Thompson explains, “The choice of Jpeg2000 (part1) as a master format for digitization was partly made on the basis that this format is perceived to have a long and stable life. When that format becomes obsolete, as it inevitably will, Preservica will assist the library in migrating that content into another format. The same applies to the diverse range of formats that form the born digital collection.”
He adds that the platform housing the archive has three core functions. “It provides a secure managed environment within which we can store our digital assets. It also provides a set of decision support tools that allow the library to fully understand what is held and how to manage that content. And it also provides a platform out of which content can be disseminated.” Library users have no direct access to the platform or its content, “which is good from a data security perspective,” says Thompson.
‘Future-Proofing’ the Wellcome Library
The Wellcome Library also uses the Goobi open source software to track and manage digitized content, while metadata and page layout, formatting, and tagging software are used to provide access to digital content and to make it searchable. Nevertheless, backup or replication, as every old IT hand knows, is the key to preservation.

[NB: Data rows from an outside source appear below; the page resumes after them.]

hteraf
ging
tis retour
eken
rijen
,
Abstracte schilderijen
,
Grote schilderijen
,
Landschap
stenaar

According to Thompson, the Wellcome Library does not back up digital content held in the Preservica system. “In reality the 1 terabyte of data is too large a body to back up on a nightly basis.” Instead, he says, the library works with the Wellcome Trust’s IT department, “to ensure that data is included in the replication strategy that is part of the Trust’s overall IT strategy. This means that, in real time, live data is replicated to two offsite storage nodes. Thus we have data security and the comfort of being able to restore content in the event of bad things happening.”
As for dealing with potential obsolescence, the Wellcome Library uses lifecycle management to help address digital preservation issues. For example, it allows for the identification of all individual file formats, says Thompson. “This supports decision making around what formats are current and viable, and decision-making around which formats may be obsolete. Definitions of obsolescence vary but preservation interventions are designed to ensure that data remains in a form that is accessible.” Support tools are available that can migrate obsolete formats to more current ones, a process that may be automated by using workflow software.
These and other software tools and techniques are being used to, as the Wellcome Library puts it, “future-proof” the digital archive. It’s certainly clear that the library is churning out large amounts of digitized data. “Figures for the production of digitized content can vary over time,” says Thompson. “Over the summer of 2015 we were ingesting over a terabyte per month [and] peaking in July at 1.43 terabytes.” The average volume of data ingested per month over the past 6 months is 0.88 TB. According to Thompson, this equates to 1,671,200 individual files. However, he says “the key measure of success for the library’s overall digitization strategy is not the volume of content ingested but the number of items that can be made available online to library users.”